Dataset entries
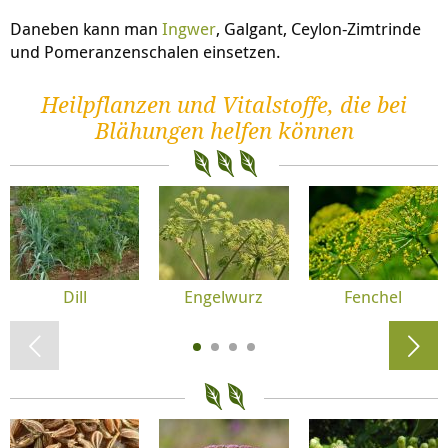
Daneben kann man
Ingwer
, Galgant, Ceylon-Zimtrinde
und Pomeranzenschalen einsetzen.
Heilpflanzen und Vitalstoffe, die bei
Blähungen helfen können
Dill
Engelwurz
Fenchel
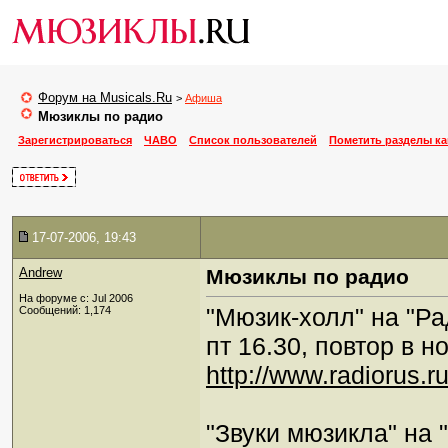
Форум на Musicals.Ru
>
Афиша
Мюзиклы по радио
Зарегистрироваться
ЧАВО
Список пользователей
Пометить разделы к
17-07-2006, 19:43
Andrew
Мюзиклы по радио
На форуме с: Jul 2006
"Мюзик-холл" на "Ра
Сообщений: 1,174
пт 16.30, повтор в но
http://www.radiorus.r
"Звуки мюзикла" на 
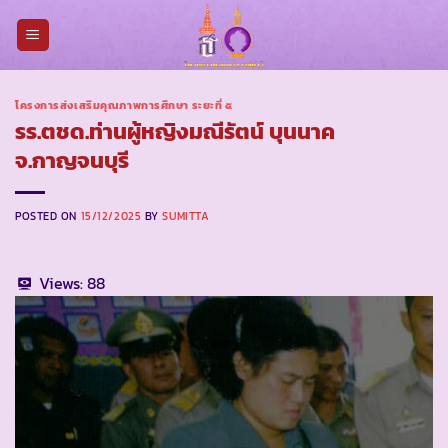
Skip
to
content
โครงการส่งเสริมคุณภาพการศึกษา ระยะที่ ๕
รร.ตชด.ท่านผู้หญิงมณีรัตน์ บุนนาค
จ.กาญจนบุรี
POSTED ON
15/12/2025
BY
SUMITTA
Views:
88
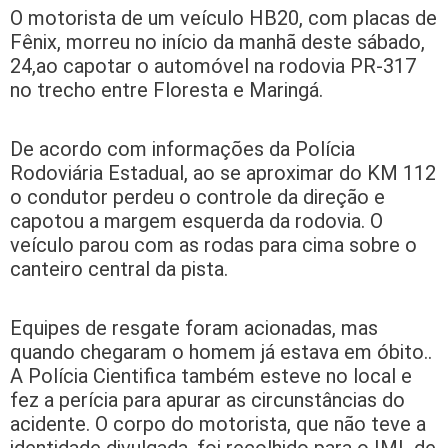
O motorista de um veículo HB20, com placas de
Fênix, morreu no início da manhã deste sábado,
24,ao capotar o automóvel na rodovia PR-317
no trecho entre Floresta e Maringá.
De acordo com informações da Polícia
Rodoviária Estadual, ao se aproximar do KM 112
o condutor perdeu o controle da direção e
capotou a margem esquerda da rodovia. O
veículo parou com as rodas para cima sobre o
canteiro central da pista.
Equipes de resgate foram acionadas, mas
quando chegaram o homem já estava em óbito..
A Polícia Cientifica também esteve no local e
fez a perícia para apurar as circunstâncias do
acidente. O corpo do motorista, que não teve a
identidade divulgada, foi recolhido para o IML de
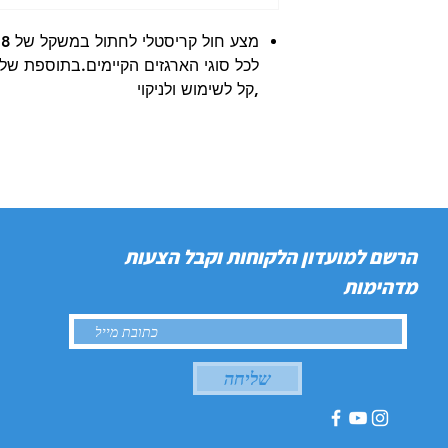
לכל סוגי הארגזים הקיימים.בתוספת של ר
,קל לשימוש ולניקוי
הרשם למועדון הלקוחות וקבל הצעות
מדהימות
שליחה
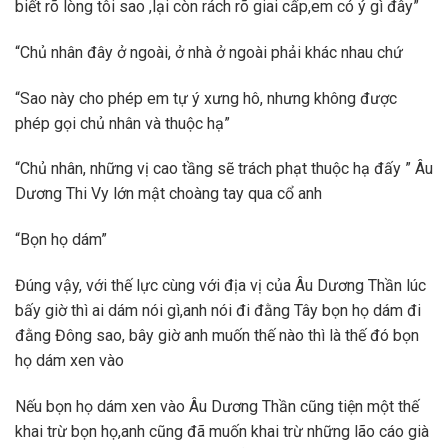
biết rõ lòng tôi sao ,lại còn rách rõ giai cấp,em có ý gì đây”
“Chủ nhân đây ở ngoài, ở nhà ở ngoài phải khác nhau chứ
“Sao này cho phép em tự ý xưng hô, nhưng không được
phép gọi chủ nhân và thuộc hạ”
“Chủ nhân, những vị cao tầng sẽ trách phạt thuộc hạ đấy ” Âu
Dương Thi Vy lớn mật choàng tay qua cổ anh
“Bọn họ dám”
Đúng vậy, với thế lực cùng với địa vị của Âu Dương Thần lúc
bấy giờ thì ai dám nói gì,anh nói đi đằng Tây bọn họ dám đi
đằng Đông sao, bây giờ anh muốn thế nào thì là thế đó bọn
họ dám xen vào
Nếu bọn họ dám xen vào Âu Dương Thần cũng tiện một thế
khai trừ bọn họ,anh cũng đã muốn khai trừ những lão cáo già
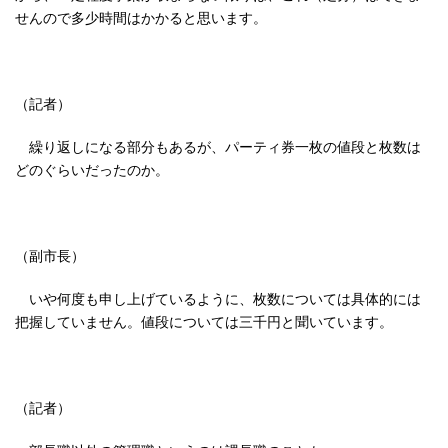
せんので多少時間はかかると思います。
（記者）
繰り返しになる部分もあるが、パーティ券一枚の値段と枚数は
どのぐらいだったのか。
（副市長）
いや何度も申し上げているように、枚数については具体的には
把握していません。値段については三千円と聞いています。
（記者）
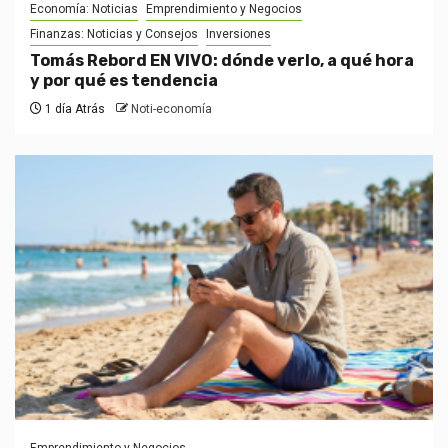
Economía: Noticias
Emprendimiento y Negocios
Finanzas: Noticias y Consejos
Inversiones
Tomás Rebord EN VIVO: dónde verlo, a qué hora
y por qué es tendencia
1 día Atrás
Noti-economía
...
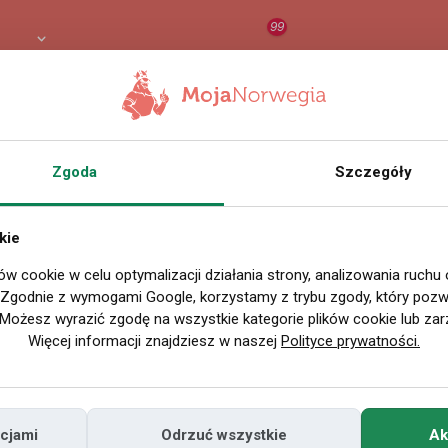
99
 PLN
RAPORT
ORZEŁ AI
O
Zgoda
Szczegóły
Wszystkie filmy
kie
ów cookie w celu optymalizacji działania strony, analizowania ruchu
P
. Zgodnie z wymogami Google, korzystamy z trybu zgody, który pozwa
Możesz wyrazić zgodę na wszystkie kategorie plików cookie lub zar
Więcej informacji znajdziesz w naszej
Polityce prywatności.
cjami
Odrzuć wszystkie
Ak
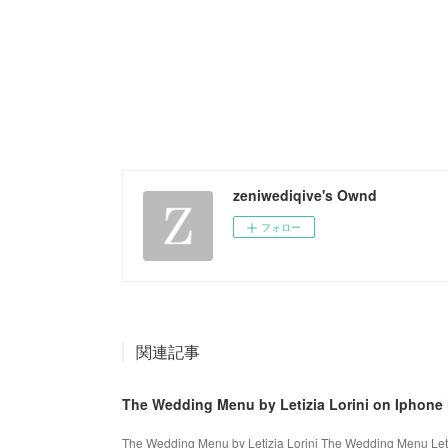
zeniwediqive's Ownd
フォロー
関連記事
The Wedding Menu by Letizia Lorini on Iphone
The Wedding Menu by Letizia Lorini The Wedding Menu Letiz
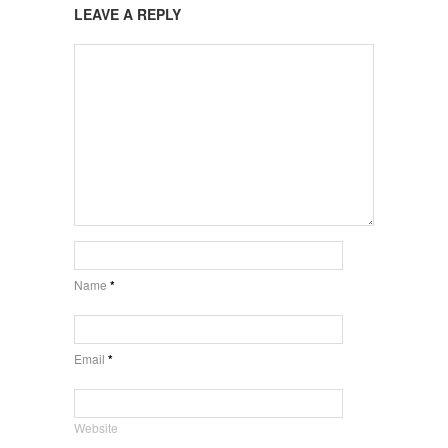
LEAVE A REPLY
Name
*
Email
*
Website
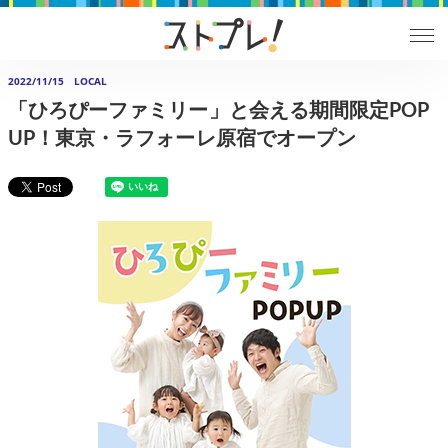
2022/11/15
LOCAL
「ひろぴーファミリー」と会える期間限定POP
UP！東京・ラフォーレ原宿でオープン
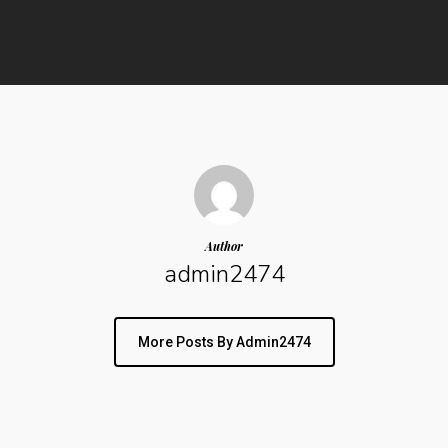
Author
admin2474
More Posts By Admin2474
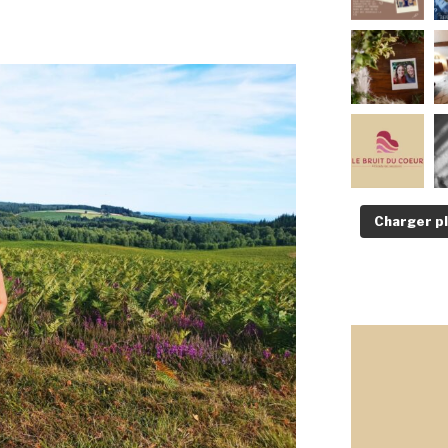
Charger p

- [Requirement]: From the records above, quote only the lines running from the line with "Tomás Rebord EN VIVO: dónde verlo, a qué hora" to the line with "Noti-economía", both lines included.

- [Output below]:
Tomás Rebord EN VIVO: dónde verlo, a qué hora
y por qué es tendencia
1 día Atrás
Noti-economía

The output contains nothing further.